## Begin Text passage
Why is this movie fun?
There is a lot of fast road-based action in MM. Fans of things automotive will see that George Miller is a kindred spirit. The driving stunts are fairly impressive for a modest-budgeted film. The scenery of the vast Australian countryside has stark beauty to it too.

Cultural Connection
Fearing Societal Collapse — MM touched a cultural chord in its portrayal of a society in mid-collapse. The usual authorities — courts, law enforcement — cannot cope with the rise of lawlessness. Cruel and sadistic gangs of criminals terrorize the helpless civilians. This comes to the screen just as President Carter is describing a “crisis in confidence” in his famous Malaise Speech. Gone are the 50s when the government and army would rush in to save the populace from the monsters. Also gone are the late-60s-early-70s days when the government was seen as an all-powerful all-controlling tyrant. The new era of the 80s would see government as fundamentally powerless and society itself as crumbling into anarchy. Note the decay in the “Hall of Justice” sets. Disrepair, decay, clutter. “Justice” was crumbling away. Later MM movies, and many of its clones, would weave in punk culture as symbolic of the anarchy of the collapse.
## End Text passage
## Begin Data entries
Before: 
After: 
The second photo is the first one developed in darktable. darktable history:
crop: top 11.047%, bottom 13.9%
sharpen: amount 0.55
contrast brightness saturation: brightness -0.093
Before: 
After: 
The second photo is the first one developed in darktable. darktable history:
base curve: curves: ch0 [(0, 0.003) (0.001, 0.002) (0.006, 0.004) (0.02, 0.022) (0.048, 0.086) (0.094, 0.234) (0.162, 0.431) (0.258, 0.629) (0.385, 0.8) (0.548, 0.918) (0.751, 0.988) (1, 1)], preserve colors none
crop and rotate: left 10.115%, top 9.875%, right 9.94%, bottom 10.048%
## End Data entries
> _Requests_
- a) In the movie commentary, what speech was President Carter giving when MM came to the screen?
- b) Edit the movie commentary from "Why is this" up to and including "beauty to it too.", changing "driving stunts" to "car chases".

> _Exercise responses_
- a) He was giving his famous Malaise Speech, which described a "crisis in confidence."

- b)
Why is this movie fun?
There is a lot of fast road-based action in MM. Fans of things automotive will see that George Miller is a kindred spirit. The car chases are fairly impressive for a modest-budgeted film. The scenery of the vast Australian countryside has stark beauty to it too.